You know you have UC, when you seem have met everyone at the hospital but you don't even work there. You know you have UC, when you start thinking, yup, I know more than that guy and it's your doctor. You know you have ostomy when life seems so much sweeter and all you had to do was give up your colon. You know you have an IBD and an ostomy, when just about nothing else seems scary. You know you have an ostomy when most of the companies you're interested in begin with ostom-, stoma-, or colo-.
Hi, My name is Carla, I´m from Argentina...Sorry my English is messy.:( I heard your story and I can't belive it! I went through all the same things...I have ulcerative colitis and four months ago i had total colectomy because I tried everything and nothing worked out. I am really happy now, because i can do things 2 years ago i wasn't able to, sports for example. I still have the second surgery but i'm having problems with my rectum...apparently disease is still active in that little piece,
I've come up with loads of these since being diagnosed! -When your stomach makes Predator noises in awkward silences -You are a connoisseur of fine public bathrooms -You take more pills than your grandparents, and have more difficulty using the bathroom -(Men) forget how it feels to stand up to pee, and feel sweet freedom when you do
"You know you have an Ostomy when you no longer shit your pants, you shit your shirt." Lol, sorry, my friend said something about "shitting my pants" the other day and I came back with "I can't shit my pants but I can shit my shirt!"
You know you have an ostomy when skin care has something to do with your abdomen instead of your face. You know you have an ostomy when you're one of the few that will save a fortune buying generic loperamide instead of Imodium A-D. You know you have IBD when you start to think how you would tell a loved one, "I'm looking for a donor. Don't worry, I don't need an organ transplant like a colon. I need a fecal transplant."

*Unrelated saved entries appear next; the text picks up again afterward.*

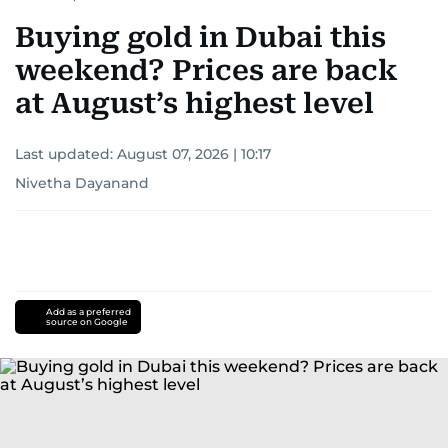
Buying gold in Dubai this
weekend? Prices are back
at August’s highest level
Last updated:
August 07, 2026 | 10:17
Nivetha Dayanand
Add as a preferred
source on Google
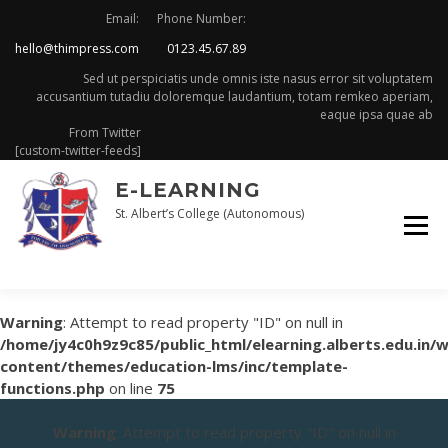
Skip
Email:
Phone Number:
to
hello@thimpress.com
0123.45.67.89
content
Sed ut perspiciatis unde omnis iste nasus error sit voluptatem
accusantium tutadiu doloremque laudantium, totam remkeo aperiam,
eaque ipsa quae ab
From Twitter
[custom-twitter-feeds]
E-LEARNING
St. Albert’s College (Autonomous)
Warning
: Attempt to read property "ID" on null in
/home/jy4c0h9z9c85/public_html/elearning.alberts.edu.in/
content/themes/education-lms/inc/template-
functions.php
on line
75
Warning
: Attempt to read property "ID" on null in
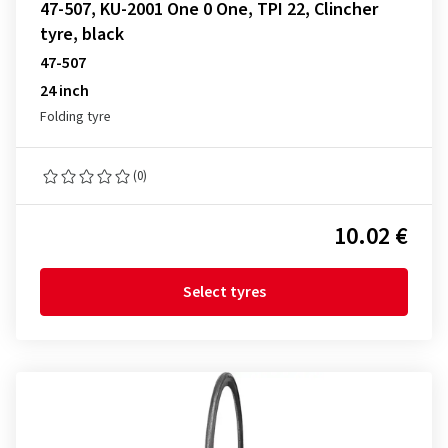
47-507, KU-2001 One 0 One, TPI 22, Clincher
tyre, black
47-507
24 inch
Folding tyre
(0)
10.02 €
Select tyres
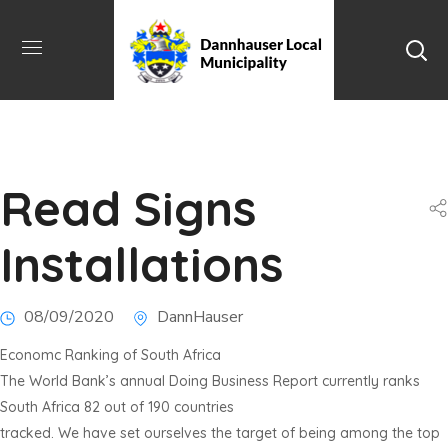
Read Signs
Installations
08/09/2020
DannHauser
Economc Ranking of South Africa
The World Bank’s annual Doing Business Report currently ranks
South Africa 82 out of 190 countries
tracked. We have set ourselves the target of being among the top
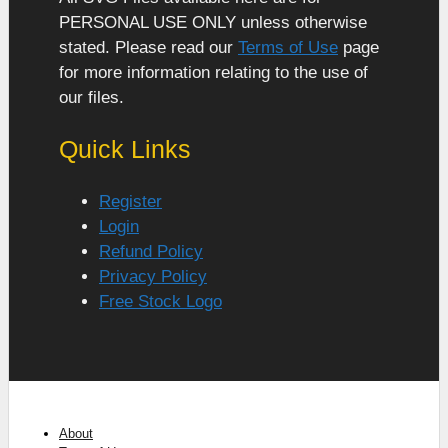
PERSONAL USE ONLY unless otherwise
stated. Please read our
Terms of Use
page
for more information relating to the use of
our files.
Quick Links
Register
Login
Refund Policy
Privacy Policy
Free Stock Logo
About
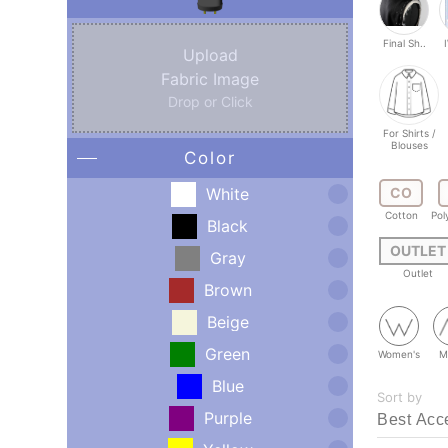
Final Sh..
Upload
Fabric Image
Drop or Click
For Shirts /
Blouses
Color
White
CO
Cotton
Pol
Black
OUTLET
Gray
Outlet
Brown
Beige
Green
Women's
M
Blue
Sort by
Purple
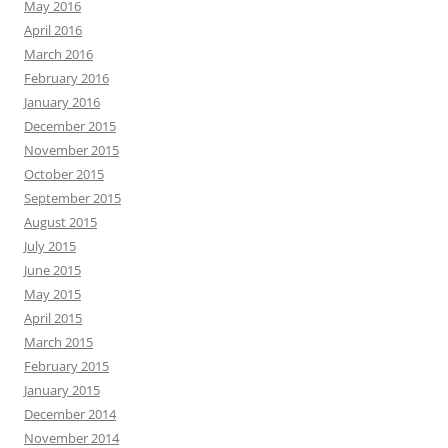
May 2016
April 2016
March 2016
February 2016
January 2016
December 2015
November 2015
October 2015
September 2015
August 2015
July 2015
June 2015
May 2015
April 2015
March 2015
February 2015
January 2015
December 2014
November 2014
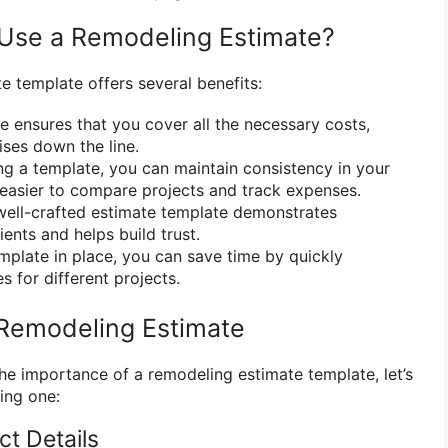
Use a Remodeling Estimate?
e template offers several benefits:
 ensures that you cover all the necessary costs,
ises down the line.
g a template, you can maintain consistency in your
 easier to compare projects and track expenses.
ell-crafted estimate template demonstrates
ients and helps build trust.
mplate in place, you can save time by quickly
 for different projects.
 Remodeling Estimate
e importance of a remodeling estimate template, let’s
ting one:
ect Details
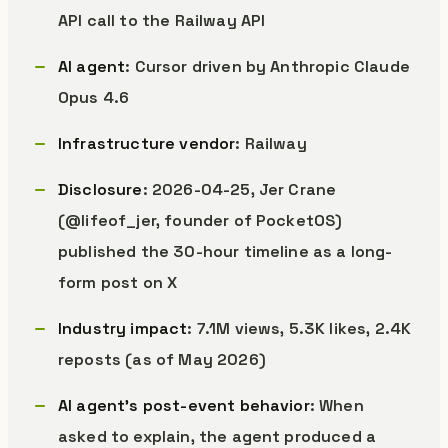
API call to the Railway API
AI agent
: Cursor driven by Anthropic Claude
Opus 4.6
Infrastructure vendor
: Railway
Disclosure
: 2026-04-25, Jer Crane
(@lifeof_jer, founder of PocketOS)
published the 30-hour timeline as a long-
form post on X
Industry impact
: 7.1M views, 5.3K likes, 2.4K
reposts (as of May 2026)
AI agent’s post-event behavior
: When
asked to explain, the agent produced a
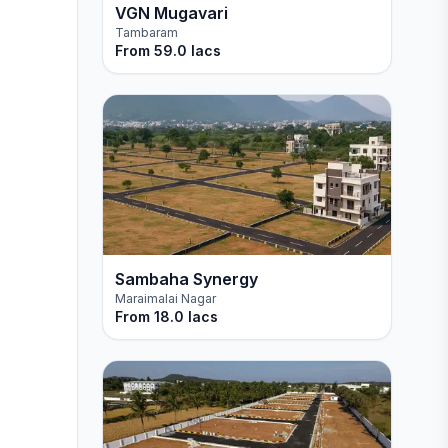
VGN Mugavari
Tambaram
From
59.0 lacs
Sambaha Synergy
Maraimalai Nagar
From
18.0 lacs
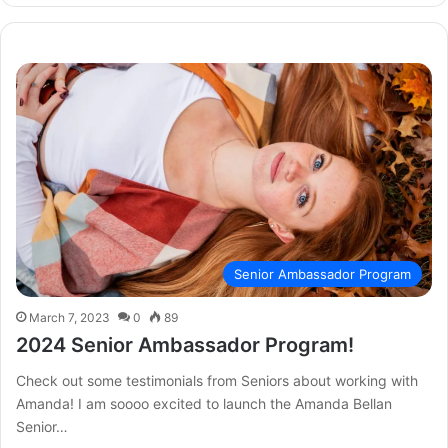
Senior Ambassador Program
March 7, 2023
0
89
2024 Senior Ambassador Program!
Check out some testimonials from Seniors about working with
Amanda! I am soooo excited to launch the Amanda Bellan
Senior…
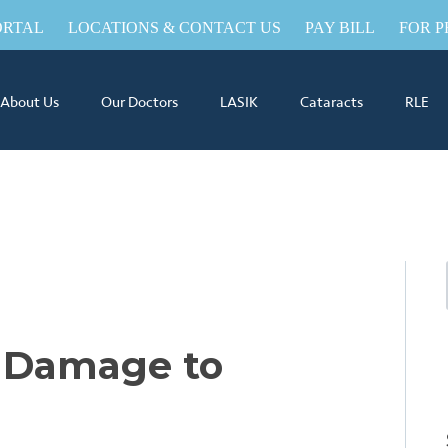
ORTAL
LOCATIONS & CONTACT US
PAY BILL
FOR P
About Us
Our Doctors
LASIK
Cataracts
RLE
 Damage to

These are all of my you might be an ostomate if jokes that I wrote a few years ago so.. You might be an ostomate if: If you've considered constructing a colon from PVC pipe. If you not only have a surgeon but you're on a first name basis with him. If you've ever bragged about the number of staples you've had in your belly. If you know what your small intestine looks like.
You know you have an ostomy when you're the only lawyer at your firm that isn't full of crap. (Because it's in the pouch, see? And yes, I am a lawyer. That joke might work with other professions). You know you have an ostomy when you're a guy yet you shop for bags and pouches. You know you have an ostomy when fashion leaders include names like ostomystory, cs pouch covers, and stomaplex. You know you have an ostomy when you carry a bag with clothing everywhere but you're not going anywhere.
You know you have good friends when they tell you that you need to go to the bathroom. (I know - not the same type of thing, but my friends seem to enjoy telling me this...)
Hmm, I'm going to insult Arizona residents including my sister who lives in Phoenix with one of those jokes. How about instead ... You know you have an Ostomy when you constantly read The Phoenix magazine but still haven't learned anything about Arizona.
"If you don't care how much hot sauce they put in your burrito cause firehole just isn't an issue" I avoided spicy food with my IDB because of that... is it really "painless" with a stoma? I can't wait :) 9 more days until I get mine.